> Exercise objective
Character for character, transcribe the entries below, minus the images.

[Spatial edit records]
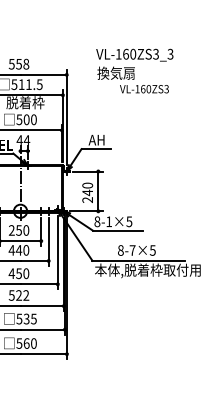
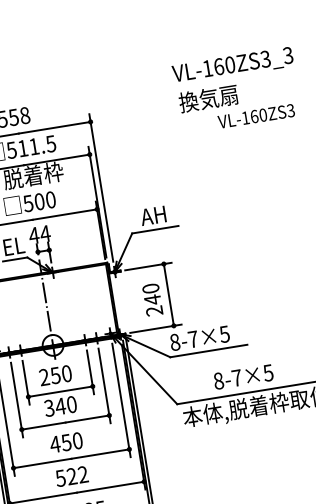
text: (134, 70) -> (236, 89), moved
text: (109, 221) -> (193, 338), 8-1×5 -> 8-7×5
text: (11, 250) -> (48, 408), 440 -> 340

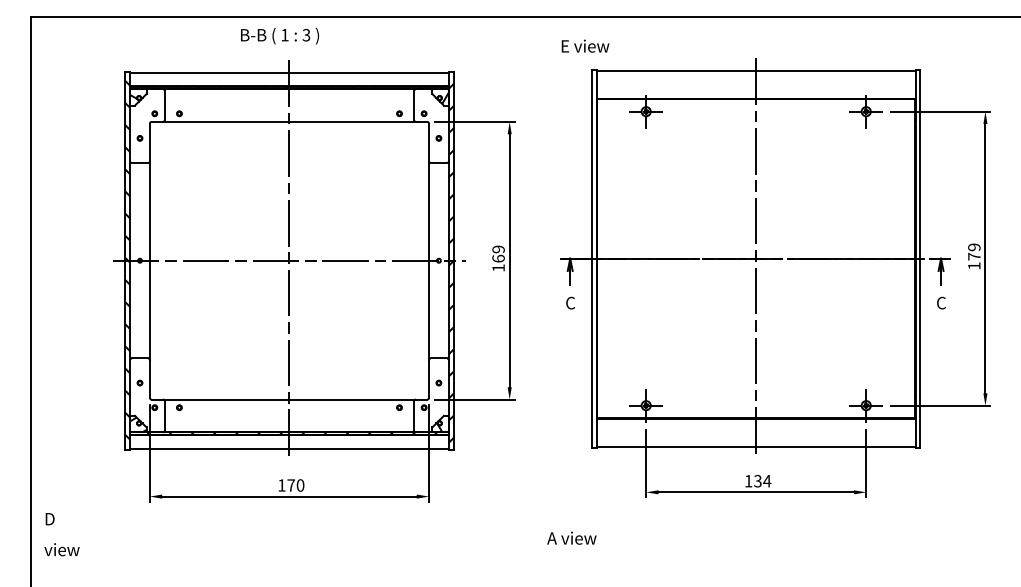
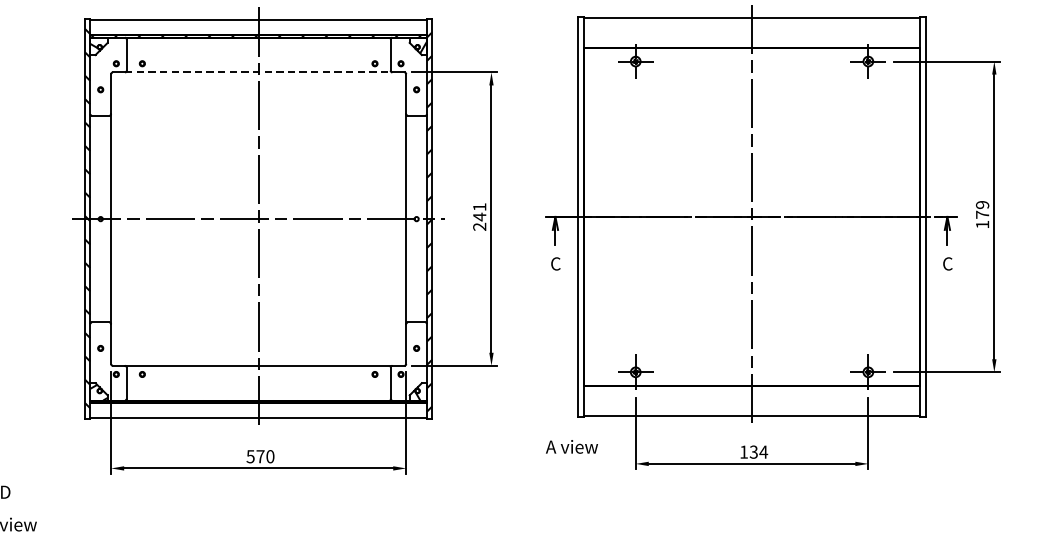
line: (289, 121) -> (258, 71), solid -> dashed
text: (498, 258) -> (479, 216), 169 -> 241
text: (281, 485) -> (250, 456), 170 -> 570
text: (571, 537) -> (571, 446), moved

> Task solution
text: (134, 70) -> (236, 89), moved
text: (109, 221) -> (193, 338), 8-1×5 -> 8-7×5
text: (11, 250) -> (48, 408), 440 -> 340

line: (289, 121) -> (258, 71), solid -> dashed
text: (498, 258) -> (479, 216), 169 -> 241
text: (281, 485) -> (250, 456), 170 -> 570
text: (571, 537) -> (571, 446), moved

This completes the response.